Tuesday, 24 December 2013

A new Christmas horror: the 6am Christmas Eve Food Shopping Trip

Once again Tim Dowling proves he is the cerebral equivalent of my identical hand twin. This is what he wrote in last Saturday's Guardian:

"Christmas, as far as I am concerned, is self-ruining, full of unrealistic expectations, disasters-in-waiting and panic buying."

Couldn't have put it better myself.

However this year, in spite of everything, I feel a lot more relaxed about the whole catastrophe that is Christmas. Which is mostly due to becoming resigned to the fact that it will consume our entire residual income for November, December and (this year) January.

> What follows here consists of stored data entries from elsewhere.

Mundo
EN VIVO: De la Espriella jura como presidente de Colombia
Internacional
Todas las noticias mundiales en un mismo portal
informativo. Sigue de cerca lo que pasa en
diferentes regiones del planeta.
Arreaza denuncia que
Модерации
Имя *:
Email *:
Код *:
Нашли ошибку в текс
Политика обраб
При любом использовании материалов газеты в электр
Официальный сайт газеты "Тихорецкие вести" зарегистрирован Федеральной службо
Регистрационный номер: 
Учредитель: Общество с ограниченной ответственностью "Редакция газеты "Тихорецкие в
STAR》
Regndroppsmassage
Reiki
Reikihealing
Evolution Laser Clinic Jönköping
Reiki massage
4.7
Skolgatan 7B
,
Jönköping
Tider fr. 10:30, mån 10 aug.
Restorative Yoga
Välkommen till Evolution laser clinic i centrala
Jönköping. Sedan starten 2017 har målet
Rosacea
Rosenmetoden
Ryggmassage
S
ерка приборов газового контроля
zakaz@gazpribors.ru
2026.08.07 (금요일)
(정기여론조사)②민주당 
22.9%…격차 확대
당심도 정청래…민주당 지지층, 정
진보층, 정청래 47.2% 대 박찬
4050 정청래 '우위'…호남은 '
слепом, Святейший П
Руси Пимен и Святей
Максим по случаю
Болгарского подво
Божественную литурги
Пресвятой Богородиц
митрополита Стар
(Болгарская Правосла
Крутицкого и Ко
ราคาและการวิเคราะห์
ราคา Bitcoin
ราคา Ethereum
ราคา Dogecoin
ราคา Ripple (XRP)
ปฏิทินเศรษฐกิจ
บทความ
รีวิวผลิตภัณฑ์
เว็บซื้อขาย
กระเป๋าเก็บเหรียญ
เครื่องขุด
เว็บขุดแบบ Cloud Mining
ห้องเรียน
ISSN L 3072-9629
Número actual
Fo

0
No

I decided the best way to regard Christmas is as a formal project. It has a project manager, who - contrary to best practice - is also the project leader (C) and a resource (me).

It has an objective (i.e. getting to New Year's Day without a relationship break-down, an assault, or a life-changing injury), a clear set of deliverables (edible turkey, pristinely wrapped presents, cries of delight etc), unmovable deadlines, and a project plan (C's lists).

It will easily be delivered on budget - because the budget is open-ended (see above). Scope creep, usually the bane of any project, is not only allowed but practically mandatory.

So from now on in it's focus on the current task, cherish any fortuitous interactions with stakeholders, and hope for some positive feedback or maybe even a sticker, from the project leader, once it's all over.

Meanwhile Happy Christmas to my many, many units of readers.

PS  I still think the 6am shopping trip was a bit mad.